• **Testo di partenza**
Catastrofe, sciagura, collasso: come altro si potrebbe definire la situazione in cui è strapiombato il Libano e che più passa il tempo più si aggrava? Da una settimana il dollaro – moneta ufficiale in Libano e che al cambio ormai irreale vale ancora 1.515 lire libanesi – supera al mercato nero le 15mila lire e perde il 90% del suo valore. L’inflazione è vertiginosa. Ieri le farmacie e da un paio di giorni alcuni alimentari e negozi di generi essenziali hanno sospeso le vendite e chiuso i battenti, perché anche vendendo sono in perdita.

La benzina è introvabile e nei distributori aperti viene dilazionata dopo che martedì il premier uscente Diab ha annunciato che lo Stato potrà calmierarne il prezzo solo fino a fine marzo. Significherebbe un aumento sensibile del costo dell’elettricità, quasi interamente prodotta a diesel e garantita in Libano a seconda delle zone solo per un numero limitato di ore e integrata con quella fornita dagli innumerevoli generatori privati anch’essi a diesel. I disagi per i tagli già si sentono da mesi. Stesso discorso per medicinali e grano, finora sussidiati. Scene surreali nei supermercati per fare scorte di pane.

• **Descrizione del compito**
Riassumi in due frasi il testo sulla crisi in Libano.

(Voci salvate)
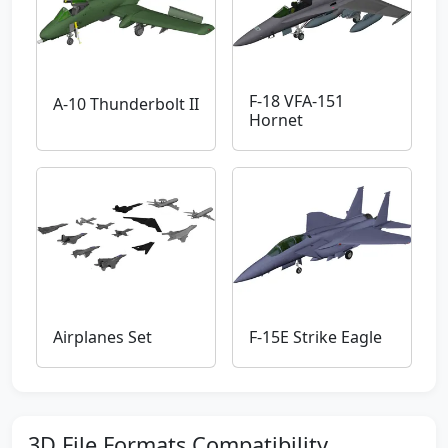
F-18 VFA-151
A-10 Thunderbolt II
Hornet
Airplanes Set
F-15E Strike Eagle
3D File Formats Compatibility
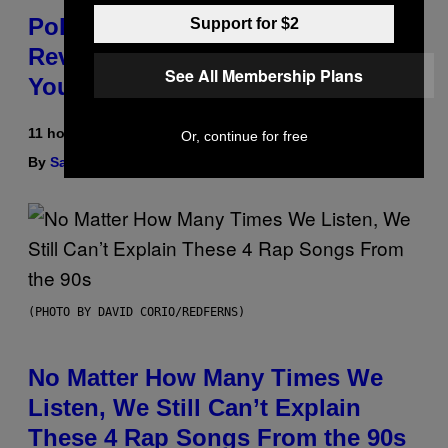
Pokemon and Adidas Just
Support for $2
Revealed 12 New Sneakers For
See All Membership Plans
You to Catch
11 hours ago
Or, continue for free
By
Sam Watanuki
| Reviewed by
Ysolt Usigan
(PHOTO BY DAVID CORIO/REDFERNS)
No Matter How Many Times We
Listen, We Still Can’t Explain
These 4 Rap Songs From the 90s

...

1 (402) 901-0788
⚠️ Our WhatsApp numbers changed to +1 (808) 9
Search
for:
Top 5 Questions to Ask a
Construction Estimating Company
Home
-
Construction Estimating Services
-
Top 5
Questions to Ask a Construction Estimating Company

==

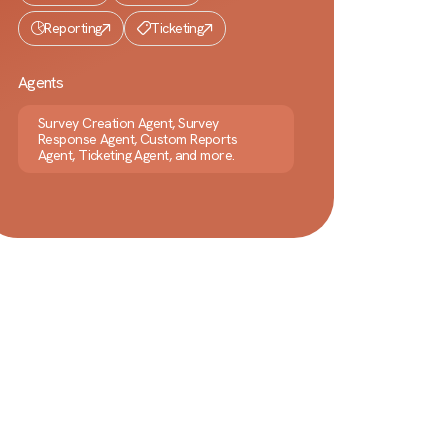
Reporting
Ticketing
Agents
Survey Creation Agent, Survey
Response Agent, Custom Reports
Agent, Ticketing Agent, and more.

• **Risultato del compito**
In Libano la situazione continua ad aggravarsi: l'inflazione è vertiginosa, al mercato nero il dollaro supera le 15mila lire libanesi, e farmacie e alcuni negozi di generi essenziali hanno chiuso perché anche vendendo sono in perdita. La benzina è introvabile e lo Stato potrà calmierarne il prezzo solo fino a fine marzo, il che significherebbe un aumento sensibile del costo dell'elettricità; lo stesso vale per medicinali e grano, finora sussidiati, mentre nei supermercati si fanno scorte di pane.